**Aufgaben**
(a) Erkläre in ein bis drei Sätzen, was laut Tagebucheintrag den Anlass gab, gestern Abend den Film Sex, Lies, and Videotape anzusehen.
(b) Wiederhole bitte wortgetreu die Stelle im Tagebucheintrag, die mit „Samstag, 17. September“ beginnt und bis „Uhr, mal um 5.“ reicht.

──────── Lesetext ────────

Journal Freitag, 16. September 2016 – Sex, Lies, and Videotape

Samstag, 17. September 2016 um 9:43

Diese Tage voll Angst, Herzklopfen, Machtlosigkeit und Zusammennehmen haben dazwischen ja auch Nächte. In denen das Zusammennehmen nicht mehr funktioniert, das Herzklopfen mich hochjagt. Mal um halb 4, um 4 Uhr, mal um 5.
Ich nehme es wie’s kommt, was bleibt mir übrig. Und so dachte ich mir Donnerstag schon beim Einschlafen (geht meist gut): Wenn ich wieder so früh hochschrecke, nutze ich die Zeit bis zur Arbeit einfach für Sport.
Was ich dann auch tat, ich holte mit Fitnessblender den Kraftsport vom Dienstag nach, zumindest Bauch und Rücken.

Die zerbröselte Kante meines oberen Schneidezahns wurde mittlerweile renoviert, Karottenabbeißen geht wieder.

Wie geht man am Beginn zweier Urlaubswochen mit dem Wissen um, dass sie enden werden?

Gestern Abend war ich allein, wollte mich dringend ablenken. Ich erinnerte mich dran, dass ich den Film Sex, Lies, and Videotape schon sehr lange mal wieder sehen wollte. 1989 hatte er mich im Kino völlig umgehauen, ich denke sehr oft an den Film, habe viele Bilder davon im Kopf. Also sah ich ihn an.

Ich bleibe dabei: Einer der besten Filme meiner persönlichen Filmgeschichte, dieses kleine Kammerspiel, mit dem Steven Soderbergh sich damals auf die Landkarte des Kinos setzte. Das Drehbuch, die Dialoge (an einer Stelle sogar realistisch durcheinander), die Kamera (immer wieder sehr lange Einstellungen, die mir beim Gucken Zeit lassen, eine Szene zu füllen), die Schnitte (darunter ein bedeutungstragender Bruch mit Realismus): Alles so sorgfältig, aussagekräftig (wenn Konventionen auftauchen, dann um etwas damit zu machen), praktisch perfekt. Andie MacDowell kannte damals niemand, und sie spielt derart gut. Peter Gallagher habe ich hier kennengelernt – und kann ihn seither in keiner Rolle sehen, ohne das Anwaltarschloch John dazuzudenken. Laura San Giacomo und wie sie als Cynthia sagt “Ann. Bishop. Mullany.” – habe ich seit 27 Jahren vor Augen. James Spader gab es bis damals für mich nicht, und er darf leise so atemberaubend spielen wie – ich müsste erst lang nachdenken, um Vergleichbares zu finden.

──────── Erfasste Angaben ────────

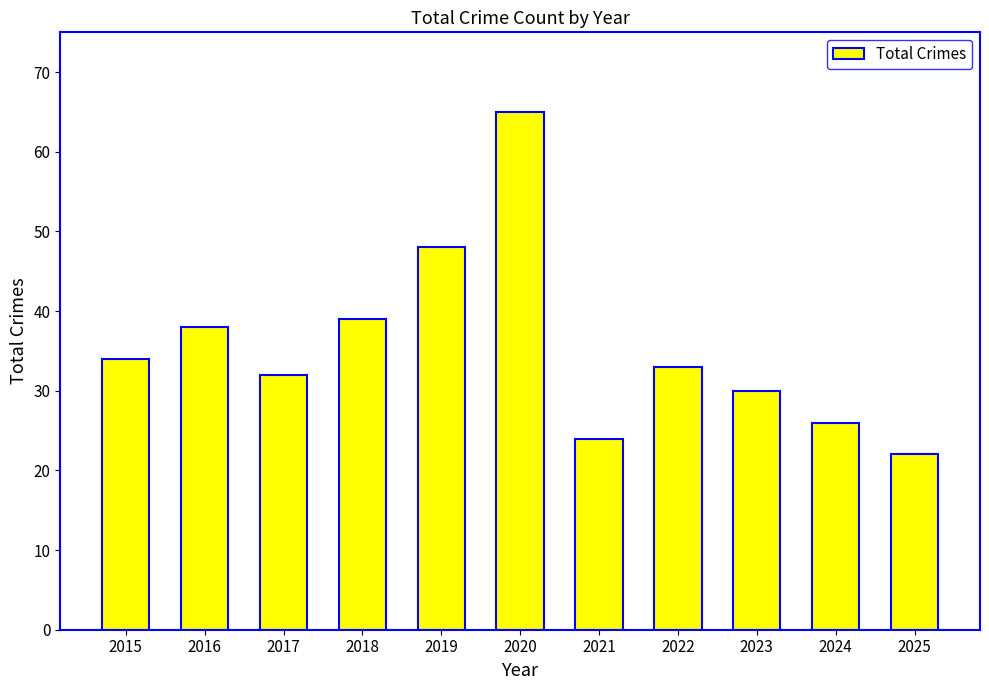

Count the number of data series in this chart.

1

────────

**Lösungen**
(a) Die schreibende Person war gestern Abend allein und wollte sich dringend ablenken. Dabei fiel ihr ein, dass sie den Film, der sie 1989 im Kino völlig umgehauen hatte, schon sehr lange wieder sehen wollte.

(b)
Samstag, 17. September 2016 um 9:43

Diese Tage voll Angst, Herzklopfen, Machtlosigkeit und Zusammennehmen haben dazwischen ja auch Nächte. In denen das Zusammennehmen nicht mehr funktioniert, das Herzklopfen mich hochjagt. Mal um halb 4, um 4 Uhr, mal um 5.